[Items from a data source]
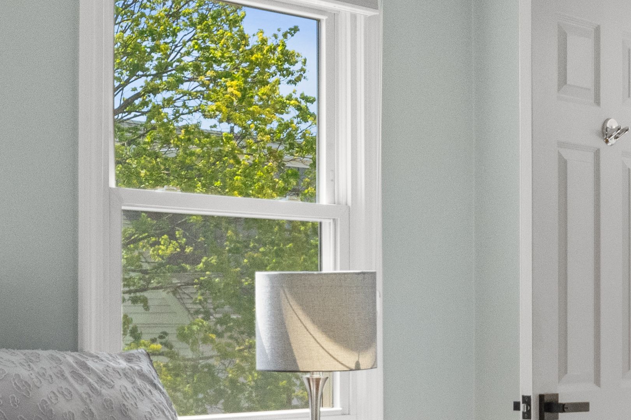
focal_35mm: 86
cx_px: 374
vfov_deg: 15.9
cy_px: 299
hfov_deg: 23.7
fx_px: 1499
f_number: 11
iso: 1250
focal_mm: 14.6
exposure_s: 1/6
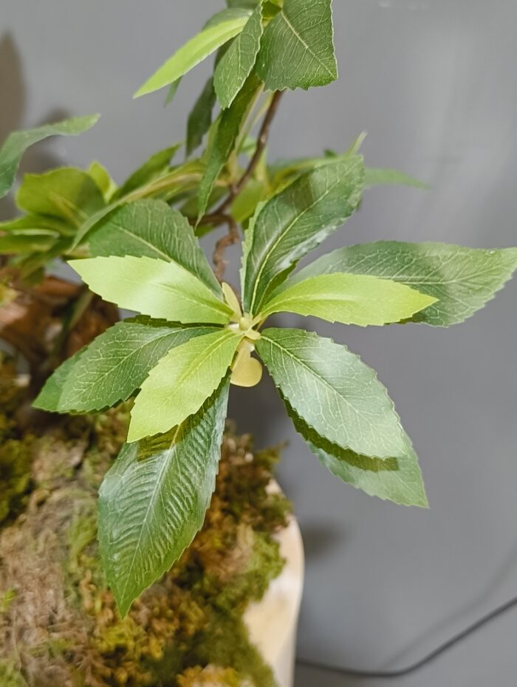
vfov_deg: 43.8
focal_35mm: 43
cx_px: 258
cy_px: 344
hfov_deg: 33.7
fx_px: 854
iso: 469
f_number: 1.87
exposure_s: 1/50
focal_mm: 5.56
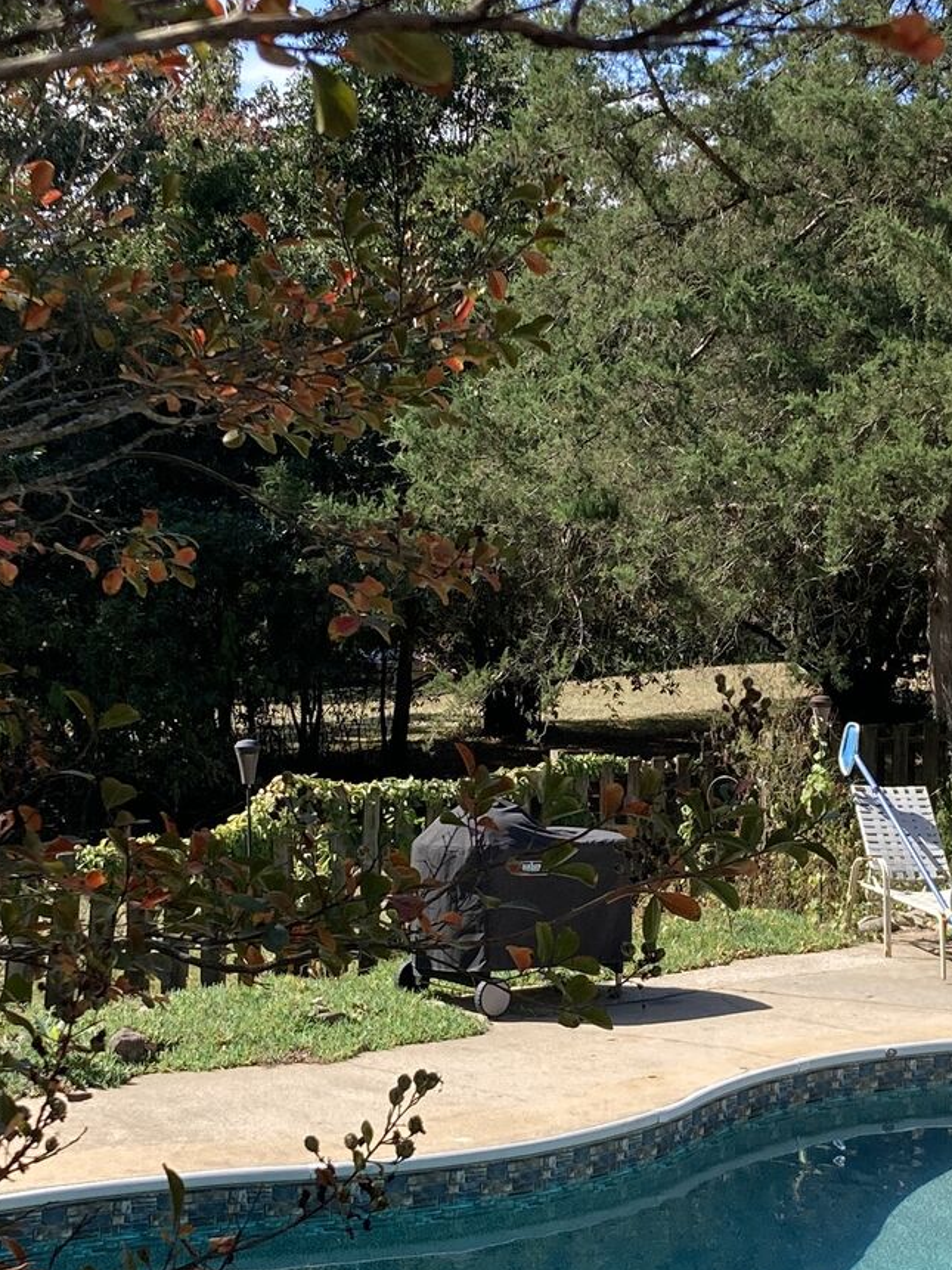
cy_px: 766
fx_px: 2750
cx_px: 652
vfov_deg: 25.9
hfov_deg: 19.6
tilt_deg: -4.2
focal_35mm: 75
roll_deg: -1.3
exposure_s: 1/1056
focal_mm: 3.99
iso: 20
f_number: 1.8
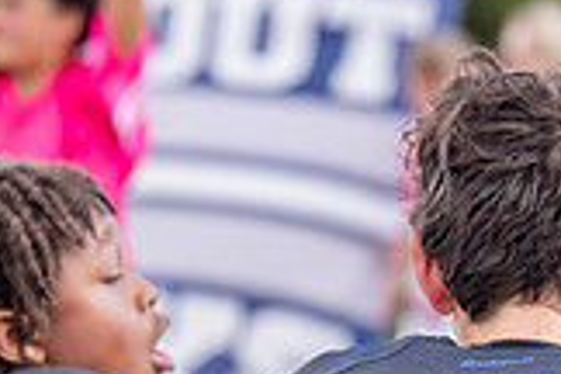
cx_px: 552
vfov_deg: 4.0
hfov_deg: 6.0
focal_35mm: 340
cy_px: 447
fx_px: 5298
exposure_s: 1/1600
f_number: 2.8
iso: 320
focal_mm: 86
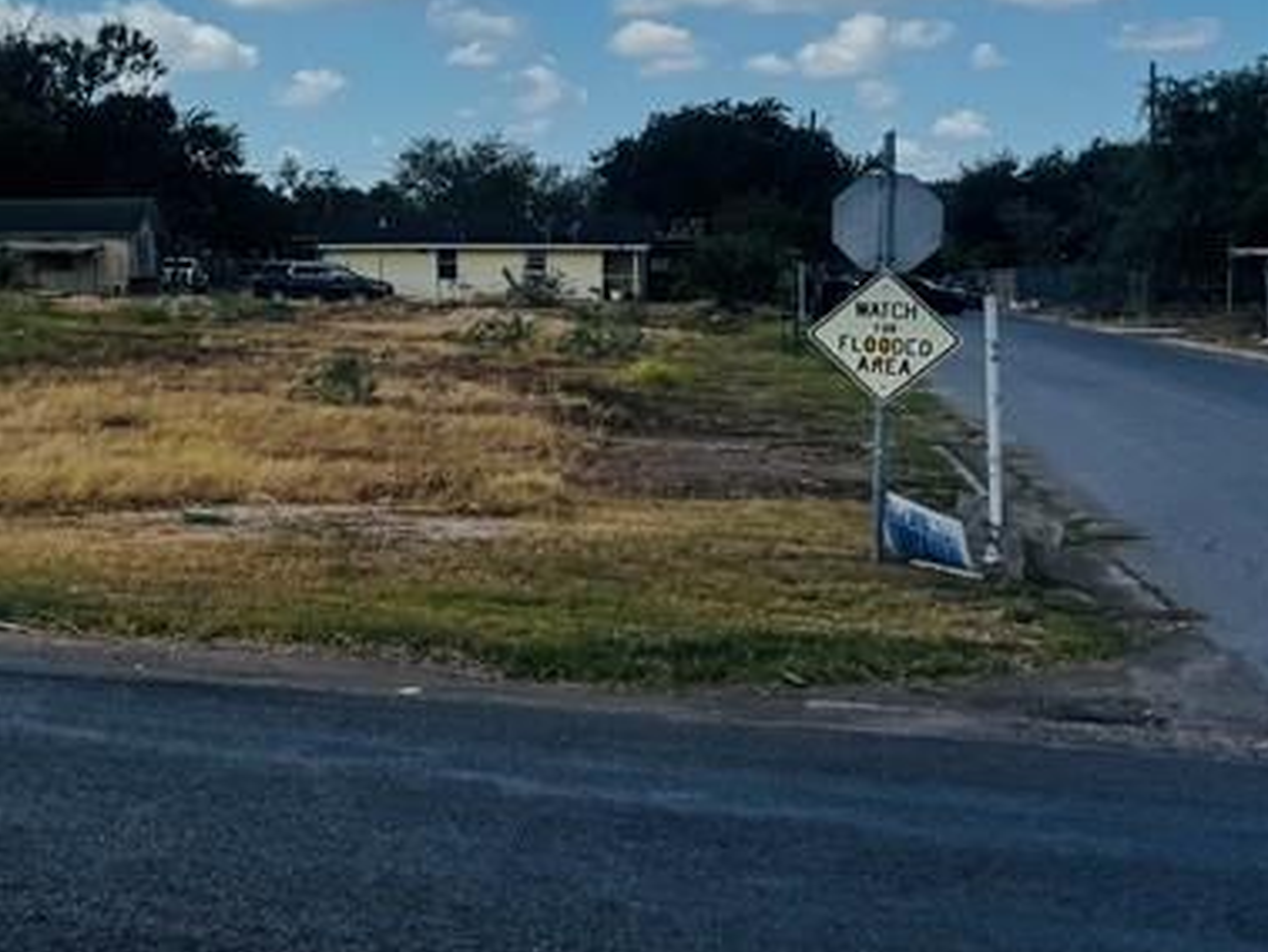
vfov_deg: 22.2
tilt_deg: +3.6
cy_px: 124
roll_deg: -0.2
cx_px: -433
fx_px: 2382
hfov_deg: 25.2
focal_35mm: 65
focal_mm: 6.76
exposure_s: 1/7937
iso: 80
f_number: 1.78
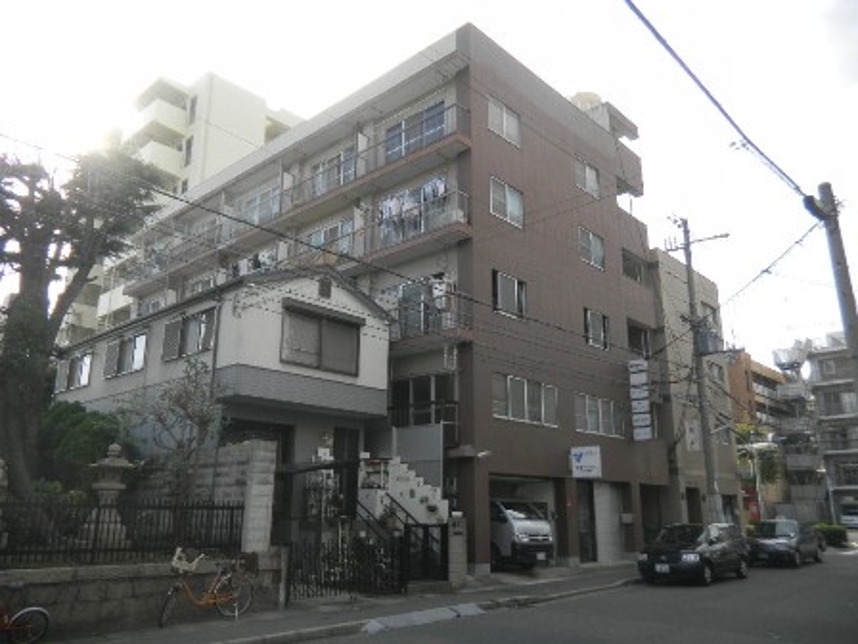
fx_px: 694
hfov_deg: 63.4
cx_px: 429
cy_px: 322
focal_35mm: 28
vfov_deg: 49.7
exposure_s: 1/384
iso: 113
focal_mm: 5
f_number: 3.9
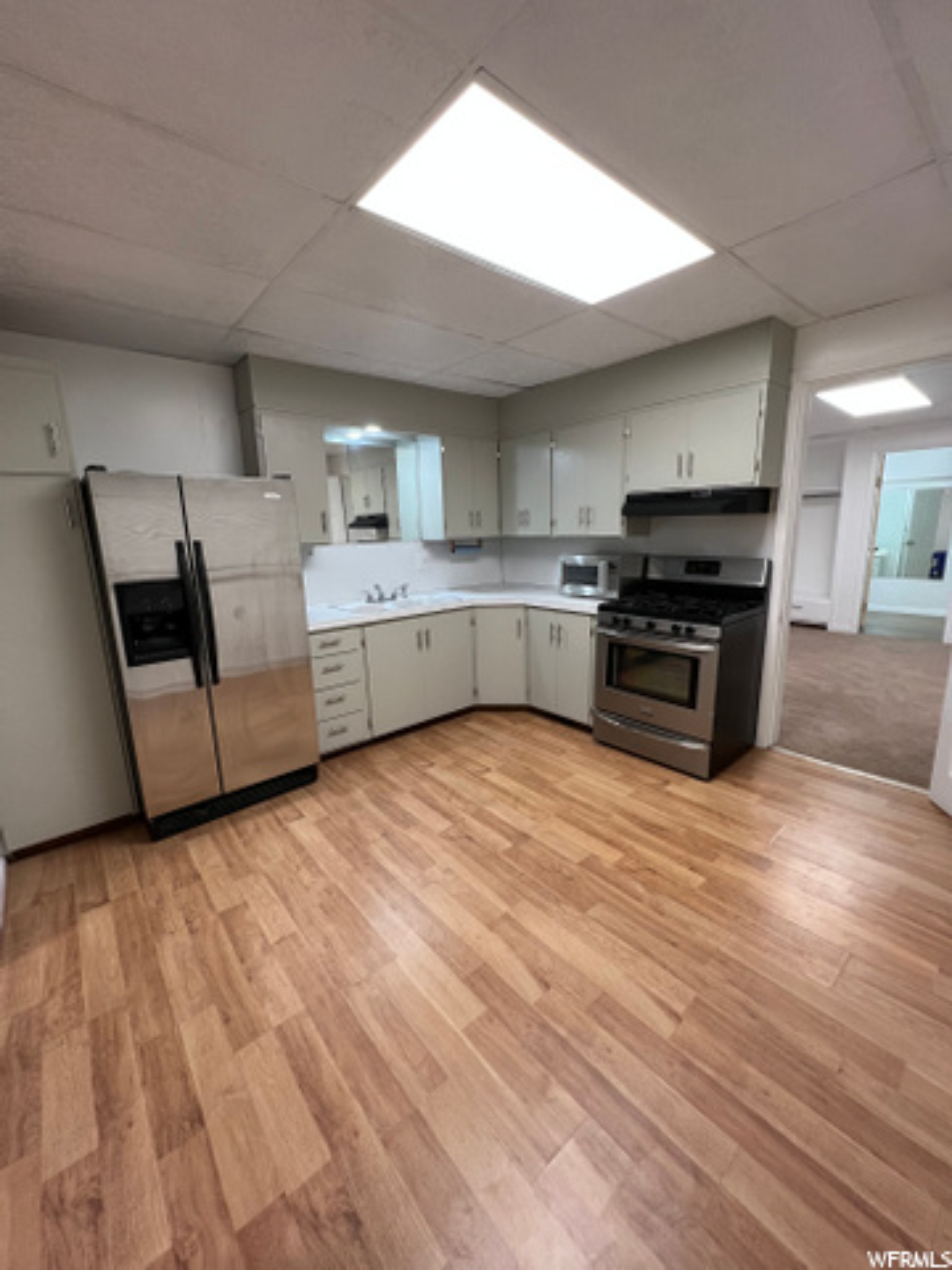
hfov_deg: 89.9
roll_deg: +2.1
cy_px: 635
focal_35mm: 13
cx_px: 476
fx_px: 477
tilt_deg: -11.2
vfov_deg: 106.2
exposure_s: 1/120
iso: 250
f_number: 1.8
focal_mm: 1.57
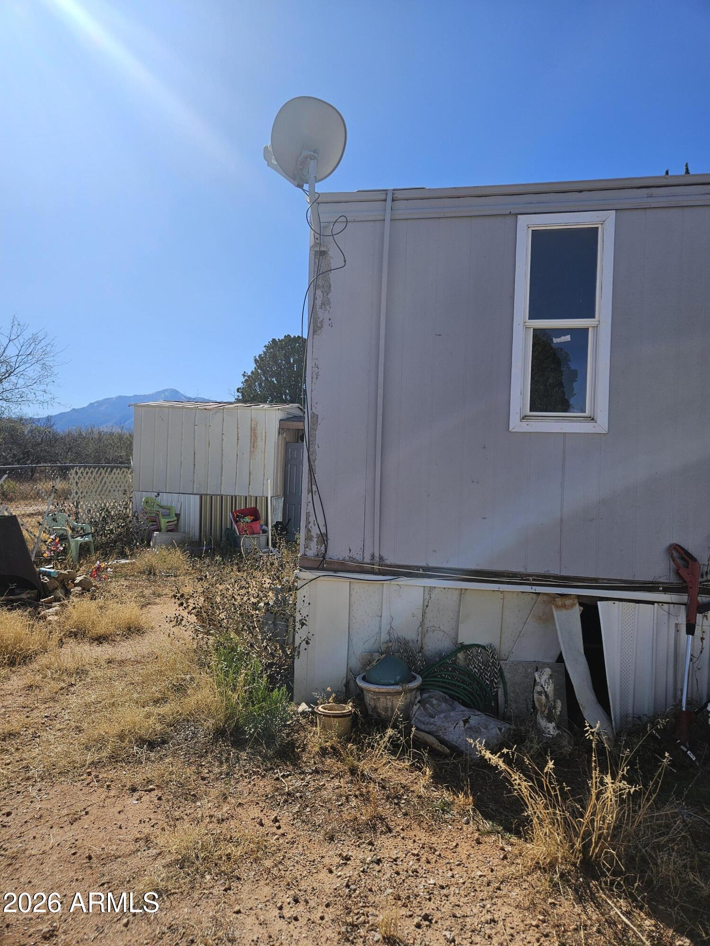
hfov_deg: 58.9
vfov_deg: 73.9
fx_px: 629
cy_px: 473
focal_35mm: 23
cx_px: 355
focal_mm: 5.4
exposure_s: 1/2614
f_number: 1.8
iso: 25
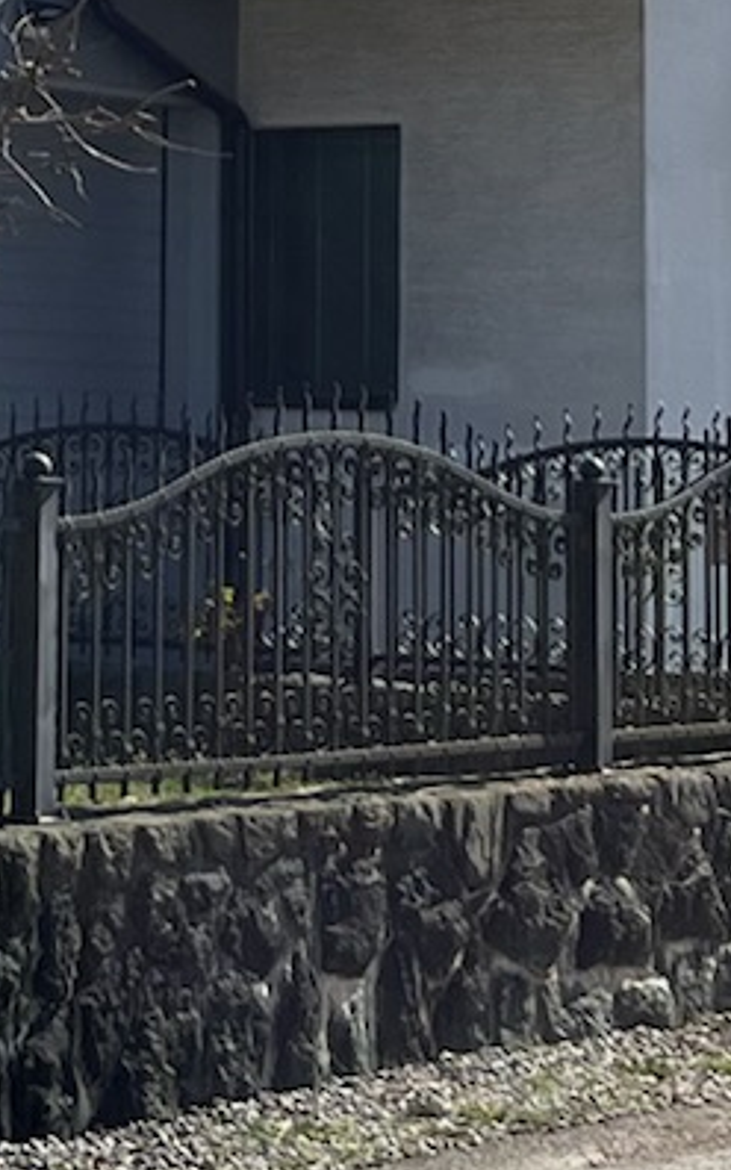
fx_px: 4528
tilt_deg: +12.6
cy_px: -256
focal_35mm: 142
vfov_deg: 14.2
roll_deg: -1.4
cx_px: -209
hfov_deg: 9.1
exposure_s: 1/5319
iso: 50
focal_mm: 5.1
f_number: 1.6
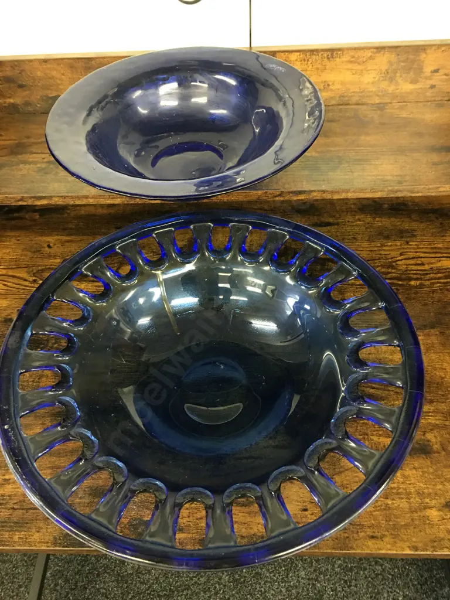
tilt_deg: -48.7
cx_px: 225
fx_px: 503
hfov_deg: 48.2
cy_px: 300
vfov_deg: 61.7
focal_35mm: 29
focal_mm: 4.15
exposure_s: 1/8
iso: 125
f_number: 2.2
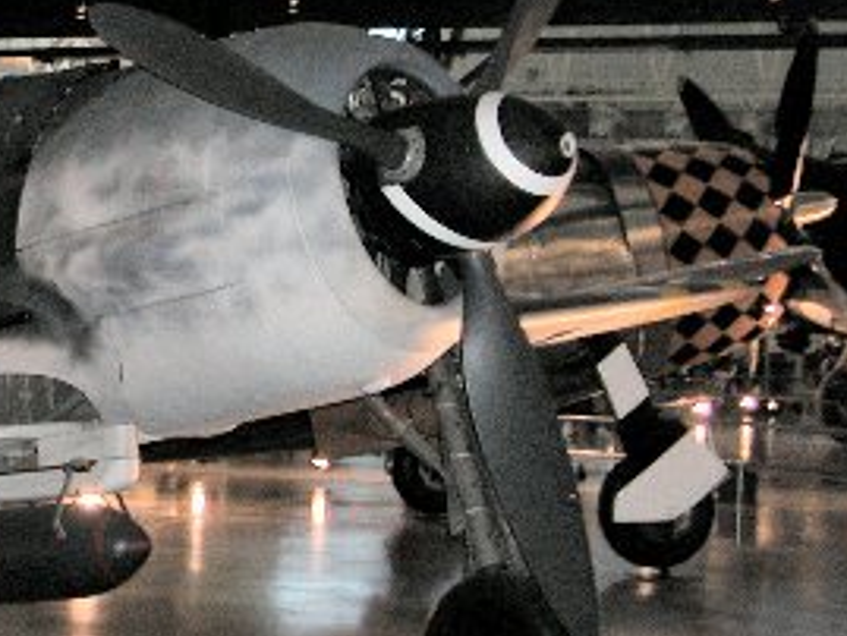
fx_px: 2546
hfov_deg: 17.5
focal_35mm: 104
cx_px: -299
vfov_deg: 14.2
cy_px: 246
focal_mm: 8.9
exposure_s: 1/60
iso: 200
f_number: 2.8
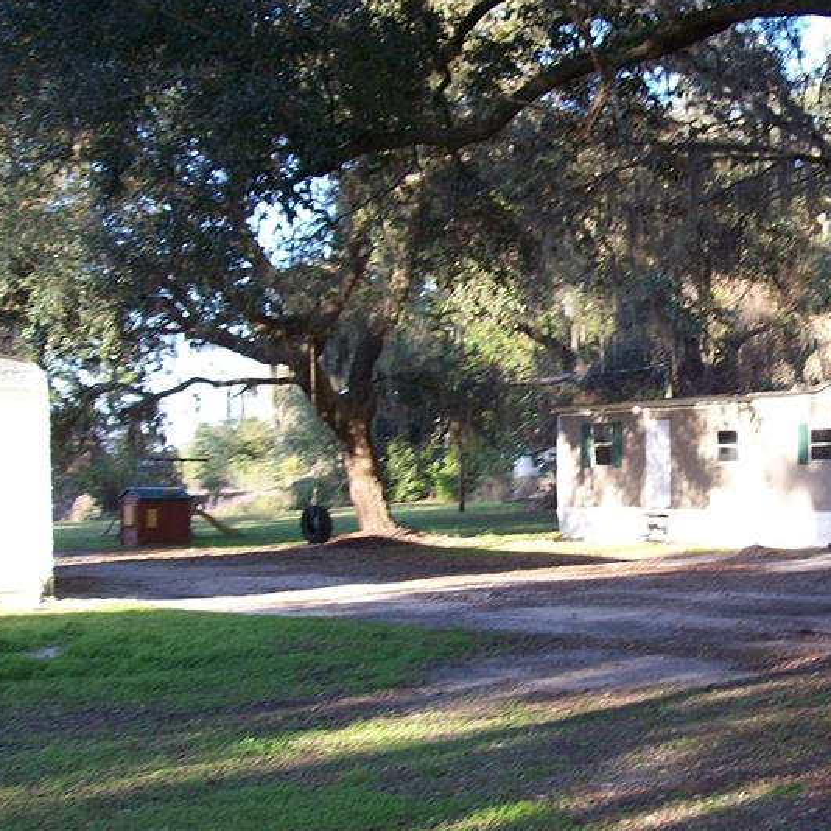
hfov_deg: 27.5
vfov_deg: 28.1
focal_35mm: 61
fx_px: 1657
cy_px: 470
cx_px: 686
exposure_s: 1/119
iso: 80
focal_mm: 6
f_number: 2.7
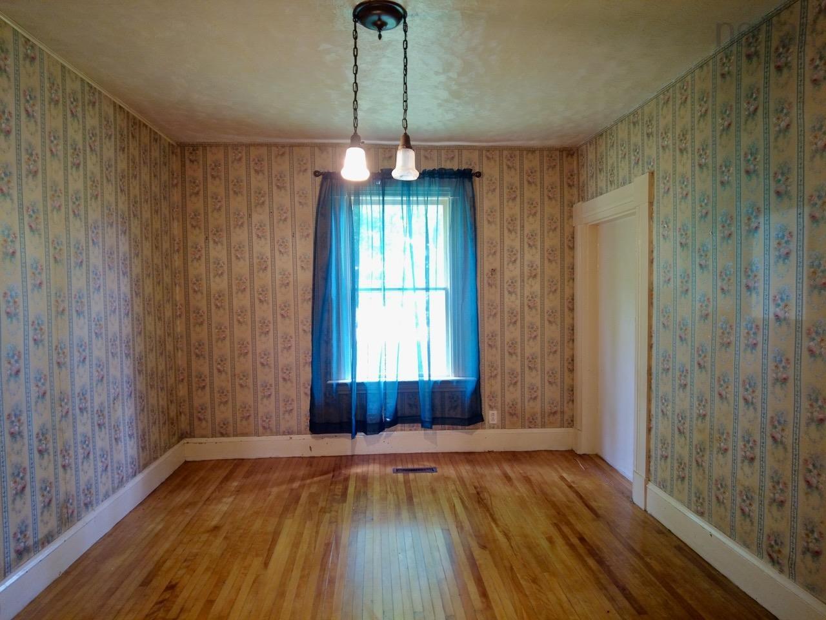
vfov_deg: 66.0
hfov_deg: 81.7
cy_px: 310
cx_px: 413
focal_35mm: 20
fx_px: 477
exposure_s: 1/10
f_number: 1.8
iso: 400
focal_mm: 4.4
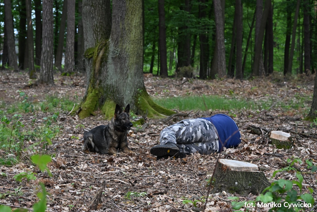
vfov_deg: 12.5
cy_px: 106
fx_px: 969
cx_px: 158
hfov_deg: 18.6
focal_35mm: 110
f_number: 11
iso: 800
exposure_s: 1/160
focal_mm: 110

*About this exercise:* From the line holding "tilt_deg: -11.2" to the line holding "hfov_deg: 48.2", both included, retype the entries above exactly and drop the pictures.

*Reply:*
tilt_deg: -11.2
vfov_deg: 106.2
exposure_s: 1/120
iso: 250
f_number: 1.8
focal_mm: 1.57
hfov_deg: 58.9
vfov_deg: 73.9
fx_px: 629
cy_px: 473
focal_35mm: 23
cx_px: 355
focal_mm: 5.4
exposure_s: 1/2614
f_number: 1.8
iso: 25
fx_px: 4528
tilt_deg: +12.6
cy_px: -256
focal_35mm: 142
vfov_deg: 14.2
roll_deg: -1.4
cx_px: -209
hfov_deg: 9.1
exposure_s: 1/5319
iso: 50
focal_mm: 5.1
f_number: 1.6
tilt_deg: -48.7
cx_px: 225
fx_px: 503
hfov_deg: 48.2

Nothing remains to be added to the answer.